= Work item =
Switch each "series" in the items below to "data set" and leave every other word as it is. Do not include the pictures in your answer.

= Data =
──────────────────────────────

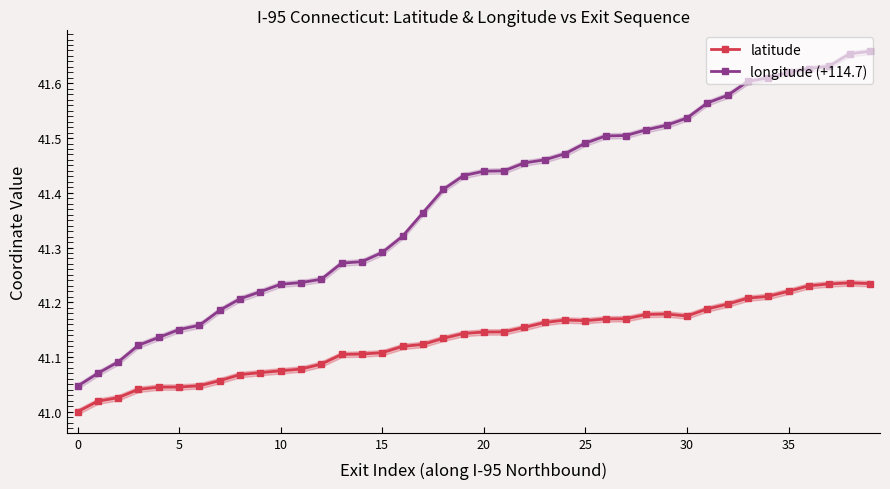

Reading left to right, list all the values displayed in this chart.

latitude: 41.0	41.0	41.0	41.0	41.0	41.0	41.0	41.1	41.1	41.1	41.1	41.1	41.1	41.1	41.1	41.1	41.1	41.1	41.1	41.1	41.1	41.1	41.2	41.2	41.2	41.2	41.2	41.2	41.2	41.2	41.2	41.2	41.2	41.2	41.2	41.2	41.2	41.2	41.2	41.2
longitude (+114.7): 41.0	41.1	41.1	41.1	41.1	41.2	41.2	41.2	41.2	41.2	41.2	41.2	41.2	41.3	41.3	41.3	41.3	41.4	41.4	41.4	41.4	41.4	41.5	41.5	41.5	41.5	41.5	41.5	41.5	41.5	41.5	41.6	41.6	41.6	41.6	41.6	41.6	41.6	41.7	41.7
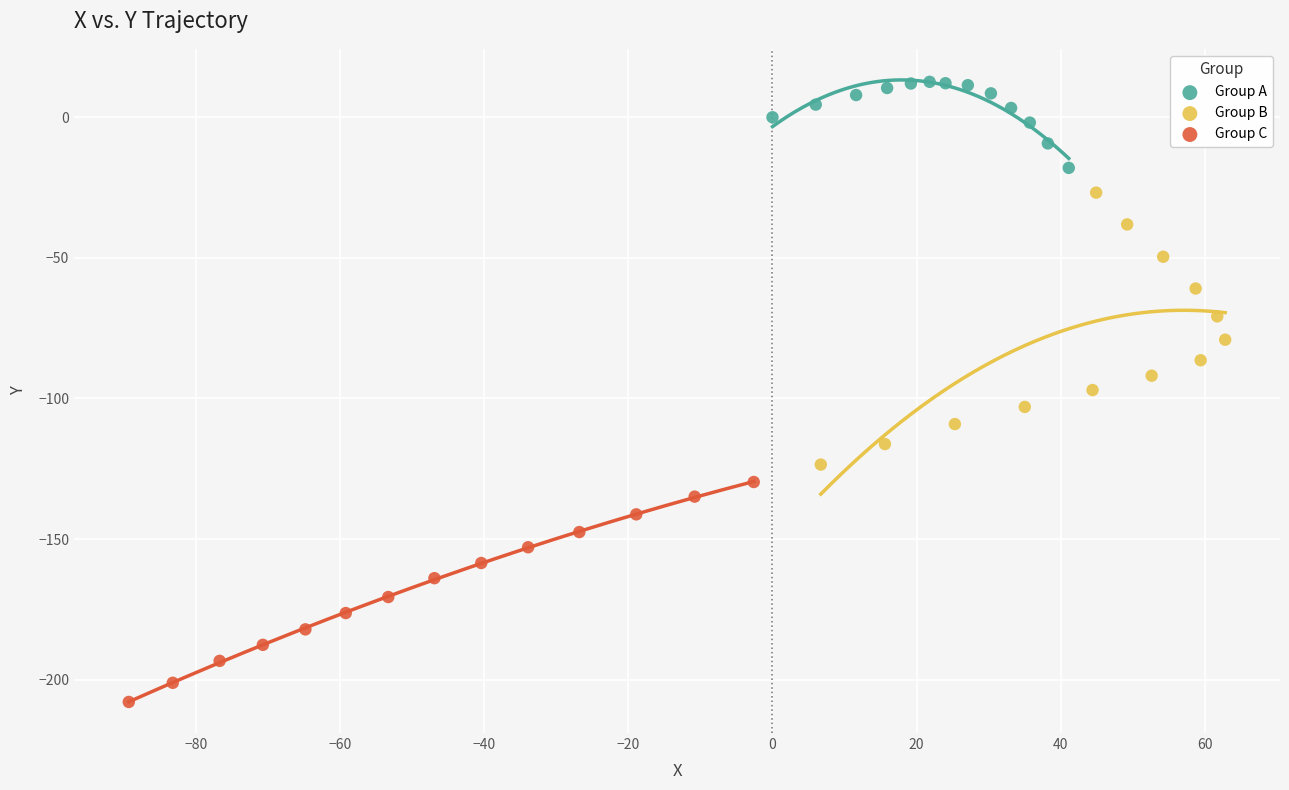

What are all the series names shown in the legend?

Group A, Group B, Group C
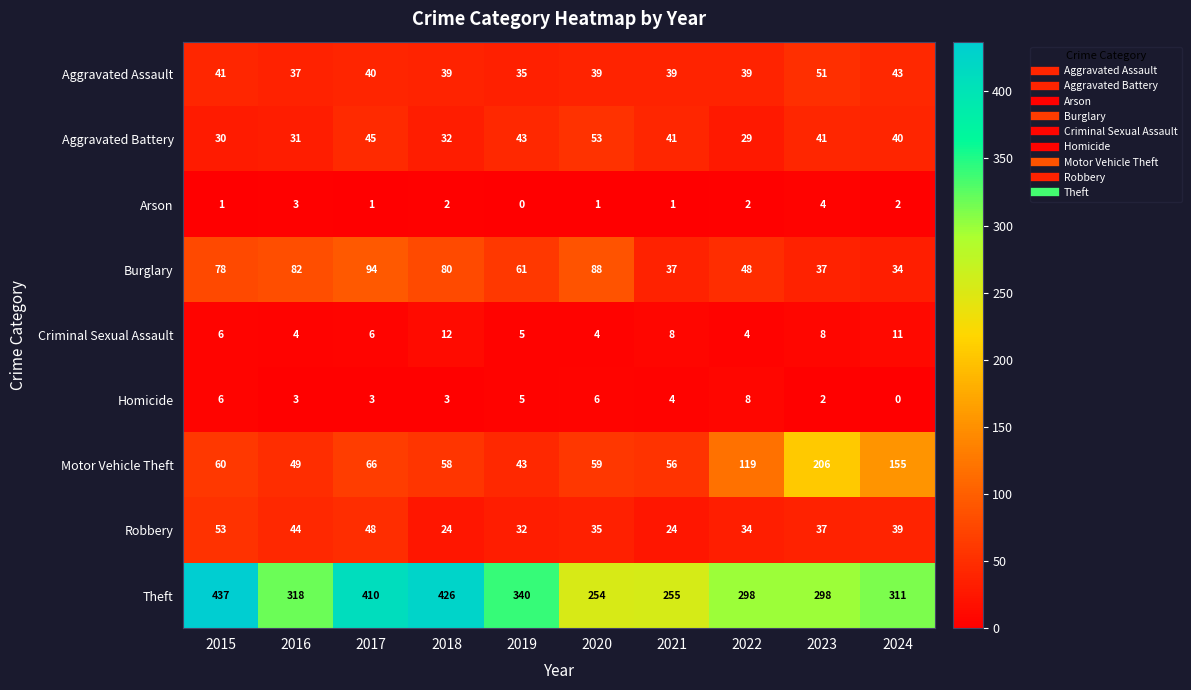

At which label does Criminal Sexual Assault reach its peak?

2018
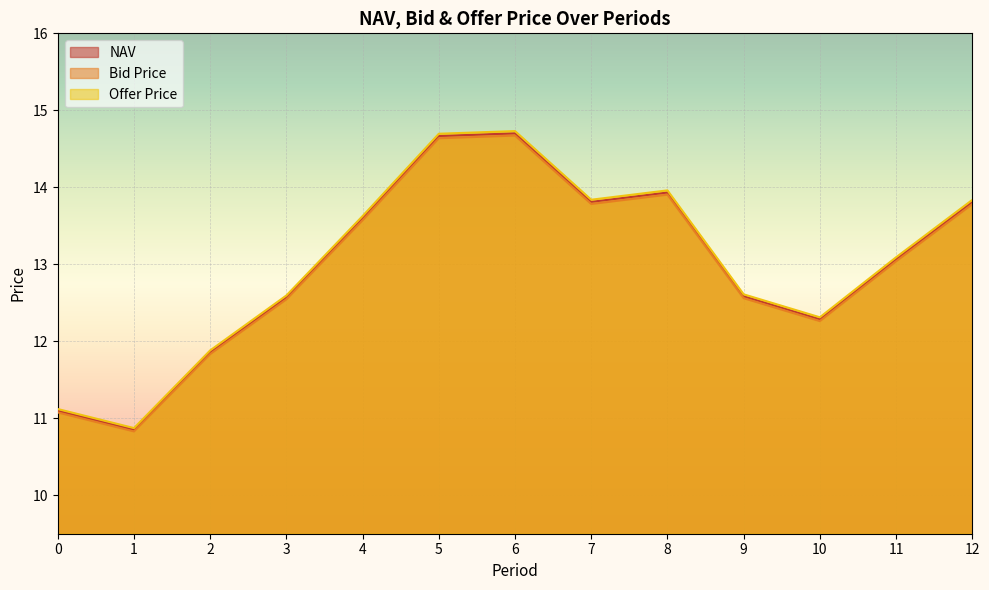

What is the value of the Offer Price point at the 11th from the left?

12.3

──────────────────────────────

= Final answer =
Reading left to right, list all the values displayed in this chart.

latitude: 41.0	41.0	41.0	41.0	41.0	41.0	41.0	41.1	41.1	41.1	41.1	41.1	41.1	41.1	41.1	41.1	41.1	41.1	41.1	41.1	41.1	41.1	41.2	41.2	41.2	41.2	41.2	41.2	41.2	41.2	41.2	41.2	41.2	41.2	41.2	41.2	41.2	41.2	41.2	41.2
longitude (+114.7): 41.0	41.1	41.1	41.1	41.1	41.2	41.2	41.2	41.2	41.2	41.2	41.2	41.2	41.3	41.3	41.3	41.3	41.4	41.4	41.4	41.4	41.4	41.5	41.5	41.5	41.5	41.5	41.5	41.5	41.5	41.5	41.6	41.6	41.6	41.6	41.6	41.6	41.6	41.7	41.7

What are all the data set names shown in the legend?

Group A, Group B, Group C

At which label does Criminal Sexual Assault reach its peak?

2018

What is the value of the Offer Price point at the 11th from the left?

12.3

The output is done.